**DATA FOR THIS EXERCISE**

☆ ☆ ☆ ☆ ☆

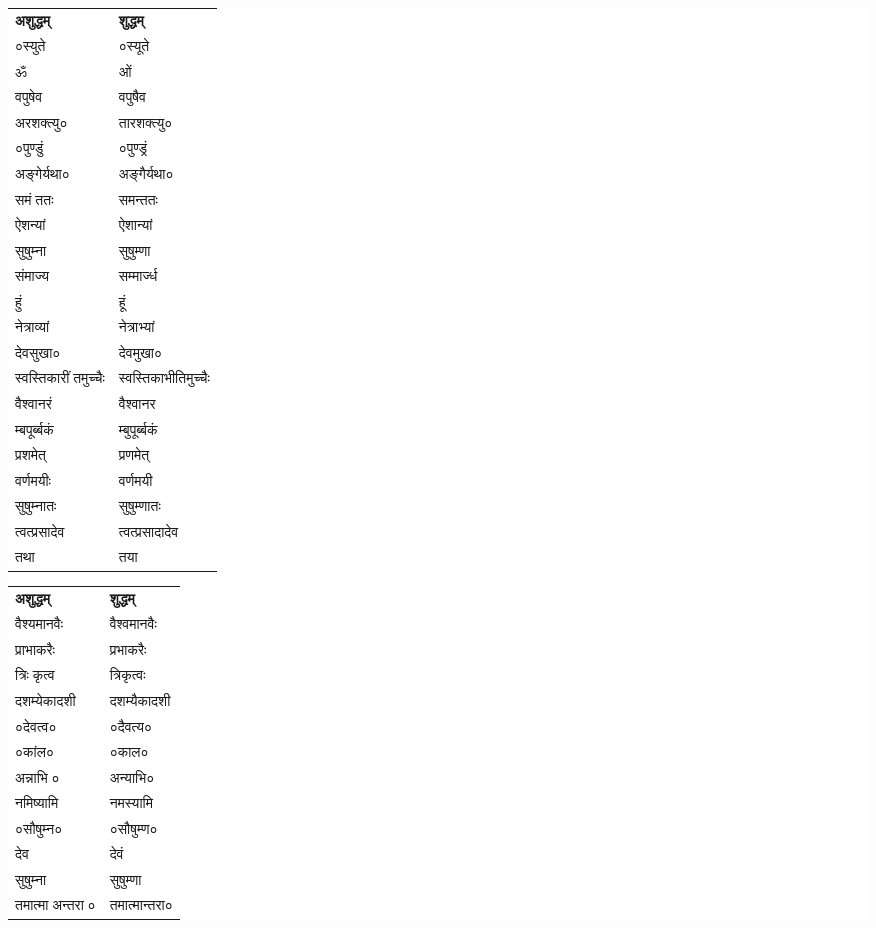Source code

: |                       |                      |
|-----------------------|----------------------|
| **अशुद्धम्**          | **शुद्धम्**          |
| ०स्युते              | ०स्यूते             |
| ॐ                     | ओं                   |
| वपुषेव                | वपुषैव               |
| अरशक्त्यु०           | तारशक्त्यु०         |
| ०पुण्डुं             | ०पुण्ड्रं           |
| अङ्गेर्यथा०          | अङ्गैर्यथा०         |
| समं ततः               | समन्ततः              |
| ऐशन्यां               | ऐशान्यां             |
| सुषुम्ना              | सुषुम्णा             |
| संमाज्य               | सम्मार्ज्ध           |
| हुं                   | हूं                  |
| नेत्राव्यां           | नेत्राभ्यां          |
| देवसुखा०             | देवमुखा०            |
| स्वस्तिकारीं तमुच्चैः | स्वस्तिकाभीतिमुच्चैः |
| वैश्वानरं             | वैश्वानर             |
| म्बपूर्ब्बकं          | म्बुपूर्ब्बकं        |
| प्रशमेत्              | प्रणमेत्             |
| वर्णमयीः              | वर्णमयी              |
| सुषुम्नातः            | सुषुम्णातः           |
| त्वत्प्रसादेव         | त्वत्प्रसादादेव      |
| तथा                   | तया                  |

|                      |                     |
|----------------------|---------------------|
| **अशुद्धम्**         | **शुद्धम्**         |
| वैश्यमानवैः          | वैश्वमानवैः         |
| प्राभाकरैः           | प्रभाकरैः           |
| त्रिः कृत्व          | त्रिकृत्वः          |
| दशम्येकादशी          | दशम्यैकादशी         |
| ०देवत्व०           | ०दैवत्य०          |
| ०कांल०             | ०काल०             |
| अन्नाभि ०            | अन्याभि०           |
| नमिष्यामि            | नमस्यामि            |
| ०सौषुम्न०          | ०सौषुम्ण०         |
| देव                  | देवं                |
| सुषुम्ना             | सुषुम्णा            |
| तमात्मा अन्तरा ०     | तमात्मान्तरा०      |
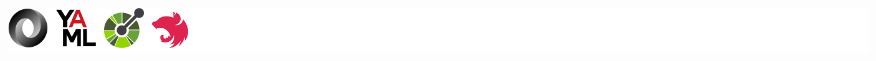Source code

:   <img src="./public/icons/skills/json-original.svg" title="JSON" alt="JSON" width="40" height="40"/>&nbsp;
  <img src="./public/icons/skills/yaml-original.svg" title="YAML" alt="YAML" width="40" height="40"/>&nbsp;
  <img src="./public/icons/skills/openapi-original.svg" title="OpenAPI" alt="OpenAPI" width="40" height="40"/>&nbsp;
  <img src="./public/icons/skills/nestjs-colored.svg" width="36" height="36" alt="NestJS" title="NestJS"/>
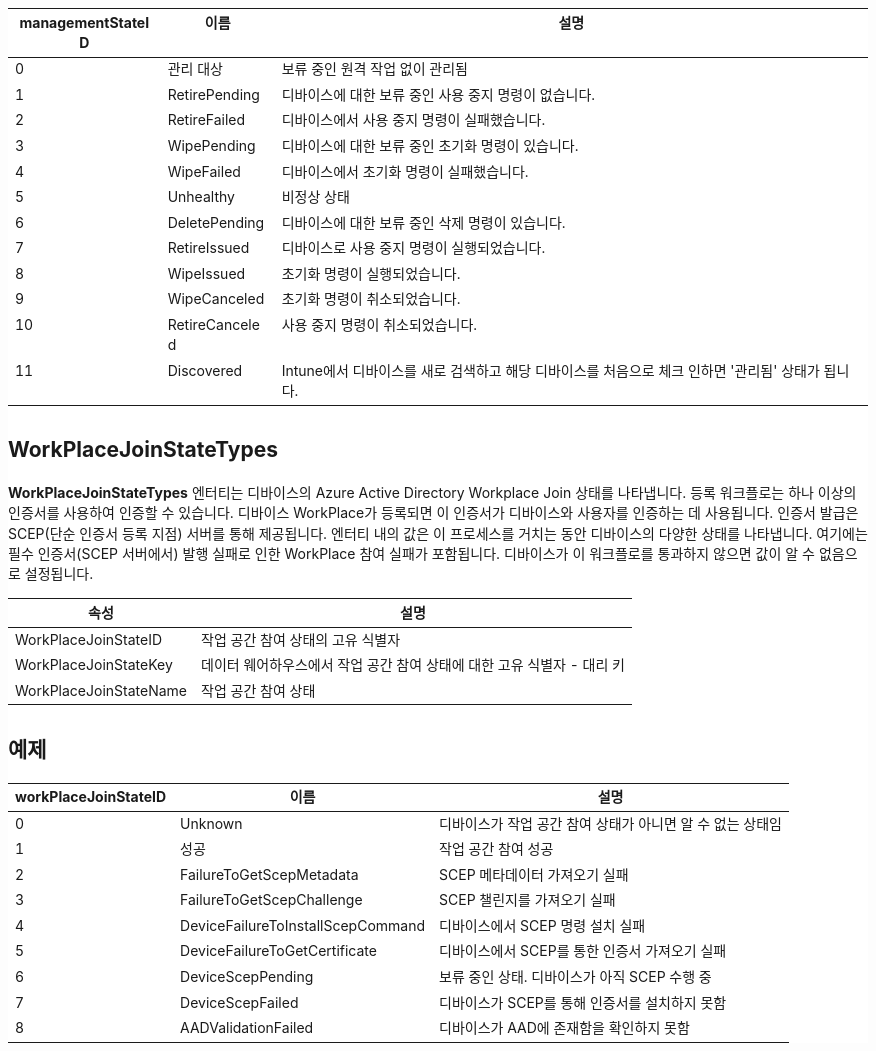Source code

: | managementStateID  | 이름 | 설명 |
|---------|------------|--------|
| 0 |관리 대상 | 보류 중인 원격 작업 없이 관리됨 |
| 1 |RetirePending | 디바이스에 대한 보류 중인 사용 중지 명령이 없습니다. |
| 2 |RetireFailed | 디바이스에서 사용 중지 명령이 실패했습니다. |
| 3 |WipePending | 디바이스에 대한 보류 중인 초기화 명령이 있습니다. |
| 4 |WipeFailed | 디바이스에서 초기화 명령이 실패했습니다. |
| 5 |Unhealthy | 비정상 상태 |
| 6 |DeletePending | 디바이스에 대한 보류 중인 삭제 명령이 있습니다. |
| 7 |RetireIssued | 디바이스로 사용 중지 명령이 실행되었습니다. |
| 8 |WipeIssued | 초기화 명령이 실행되었습니다. |
| 9 |WipeCanceled | 초기화 명령이 취소되었습니다. |
| 10 |RetireCanceled | 사용 중지 명령이 취소되었습니다. |
| 11 |Discovered | Intune에서 디바이스를 새로 검색하고 해당 디바이스를 처음으로 체크 인하면 '관리됨' 상태가 됩니다. |

## <a name="workplacejoinstatetypes"></a>WorkPlaceJoinStateTypes

**WorkPlaceJoinStateTypes** 엔터티는 디바이스의 Azure Active Directory Workplace Join 상태를 나타냅니다.  등록 워크플로는 하나 이상의 인증서를 사용하여 인증할 수 있습니다. 디바이스 WorkPlace가 등록되면 이 인증서가 디바이스와 사용자를 인증하는 데 사용됩니다. 인증서 발급은 SCEP(단순 인증서 등록 지점) 서버를 통해 제공됩니다. 엔터티 내의 값은 이 프로세스를 거치는 동안 디바이스의 다양한 상태를 나타냅니다. 여기에는 필수 인증서(SCEP 서버에서) 발행 실패로 인한 WorkPlace 참여 실패가 포함됩니다. 디바이스가 이 워크플로를 통과하지 않으면 값이 알 수 없음으로 설정됩니다.

| 속성  | 설명 |
|---------|------------|
| WorkPlaceJoinStateID | 작업 공간 참여 상태의 고유 식별자 |
| WorkPlaceJoinStateKey | 데이터 웨어하우스에서 작업 공간 참여 상태에 대한 고유 식별자 - 대리 키 |
| WorkPlaceJoinStateName | 작업 공간 참여 상태 |

## <a name="example"></a>예제

| workPlaceJoinStateID  | 이름 | 설명 |
|---------|------------|--------|
| 0 |Unknown |디바이스가 작업 공간 참여 상태가 아니면 알 수 없는 상태임 |
| 1 |성공 |작업 공간 참여 성공 |
| 2 |FailureToGetScepMetadata |SCEP 메타데이터 가져오기 실패 |
| 3 |FailureToGetScepChallenge |SCEP 챌린지를 가져오기 실패 |
| 4 |DeviceFailureToInstallScepCommand |디바이스에서 SCEP 명령 설치 실패 |
| 5 |DeviceFailureToGetCertificate |디바이스에서 SCEP를 통한 인증서 가져오기 실패 |
| 6 |DeviceScepPending |보류 중인 상태. 디바이스가 아직 SCEP 수행 중 |
| 7 |DeviceScepFailed |디바이스가 SCEP를 통해 인증서를 설치하지 못함 |
| 8 |AADValidationFailed |디바이스가 AAD에 존재함을 확인하지 못함 |
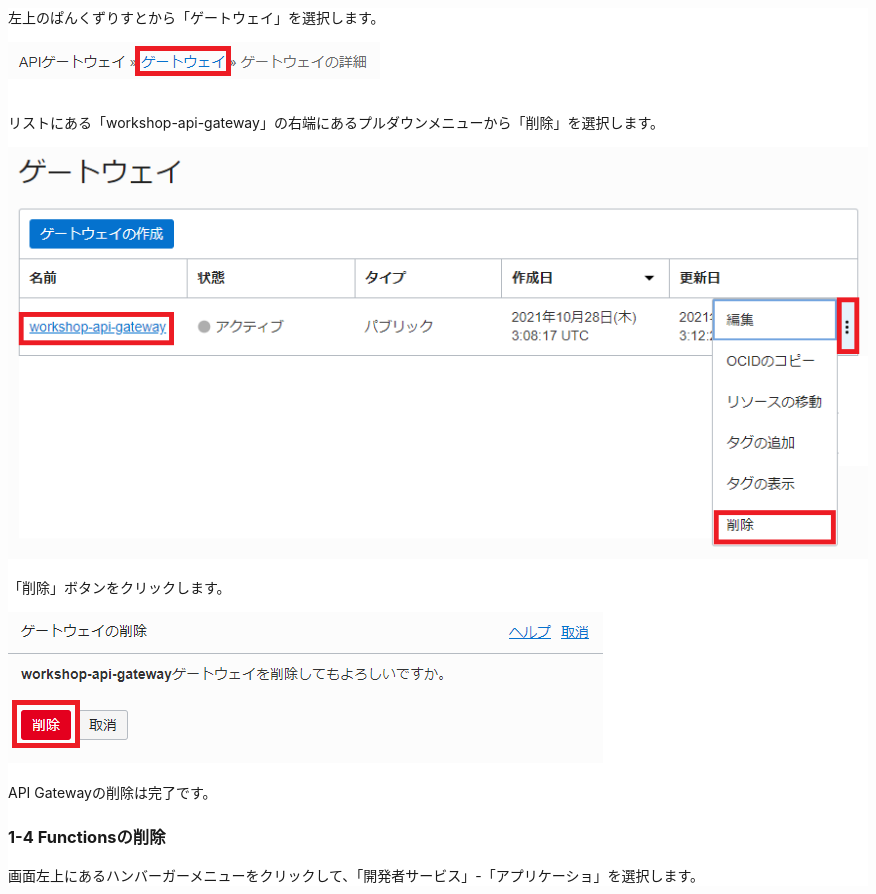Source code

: 左上のぱんくずりすとから「ゲートウェイ」を選択します。

![API Gatewayの削除 6](images/2-049.png)

リストにある「workshop-api-gateway」の右端にあるプルダウンメニューから「削除」を選択します。

![API Gatewayの削除 7](images/2-050.png)

「削除」ボタンをクリックします。

![API Gatewayの削除 8](images/2-051.png)

API Gatewayの削除は完了です。

### 1-4 Functionsの削除

画面左上にあるハンバーガーメニューをクリックして、「開発者サービス」-「アプリケーショ」を選択します。
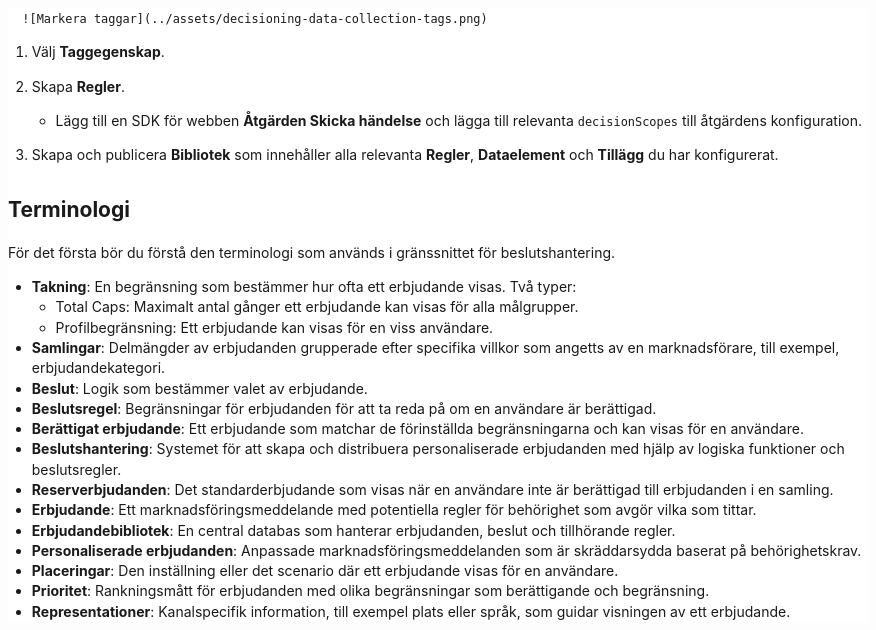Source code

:       ![Markera taggar](../assets/decisioning-data-collection-tags.png)

   1. Välj **Taggegenskap**.

   1. Skapa **Regler**.
      * Lägg till en SDK för webben **Åtgärden Skicka händelse** och lägga till relevanta `decisionScopes` till åtgärdens konfiguration.

   1. Skapa och publicera **Bibliotek** som innehåller alla relevanta **Regler**, **Dataelement** och **Tillägg** du har konfigurerat.

## Terminologi

För det första bör du förstå den terminologi som används i gränssnittet för beslutshantering.

* **Takning**: En begränsning som bestämmer hur ofta ett erbjudande visas. Två typer:
   * Total Caps: Maximalt antal gånger ett erbjudande kan visas för alla målgrupper.
   * Profilbegränsning: Ett erbjudande kan visas för en viss användare.
* **Samlingar**: Delmängder av erbjudanden grupperade efter specifika villkor som angetts av en marknadsförare, till exempel, erbjudandekategori.
* **Beslut**: Logik som bestämmer valet av erbjudande.
* **Beslutsregel**: Begränsningar för erbjudanden för att ta reda på om en användare är berättigad.
* **Berättigat erbjudande**: Ett erbjudande som matchar de förinställda begränsningarna och kan visas för en användare.
* **Beslutshantering**: Systemet för att skapa och distribuera personaliserade erbjudanden med hjälp av logiska funktioner och beslutsregler.
* **Reserverbjudanden**: Det standarderbjudande som visas när en användare inte är berättigad till erbjudanden i en samling.
* **Erbjudande**: Ett marknadsföringsmeddelande med potentiella regler för behörighet som avgör vilka som tittar.
* **Erbjudandebibliotek**: En central databas som hanterar erbjudanden, beslut och tillhörande regler.
* **Personaliserade erbjudanden**: Anpassade marknadsföringsmeddelanden som är skräddarsydda baserat på behörighetskrav.
* **Placeringar**: Den inställning eller det scenario där ett erbjudande visas för en användare.
* **Prioritet**: Rankningsmått för erbjudanden med olika begränsningar som berättigande och begränsning.
* **Representationer**: Kanalspecifik information, till exempel plats eller språk, som guidar visningen av ett erbjudande.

☆ ☆ ☆ ☆ ☆

**EXERCISE GOAL**
What is needed is an exact printout of every line from the one with "baserat på behörighetskrav." through the end of the data, including both, and nothing more.

**SOLUTION**
* **Personaliserade erbjudanden**: Anpassade marknadsföringsmeddelanden som är skräddarsydda baserat på behörighetskrav.
* **Placeringar**: Den inställning eller det scenario där ett erbjudande visas för en användare.
* **Prioritet**: Rankningsmått för erbjudanden med olika begränsningar som berättigande och begränsning.
* **Representationer**: Kanalspecifik information, till exempel plats eller språk, som guidar visningen av ett erbjudande.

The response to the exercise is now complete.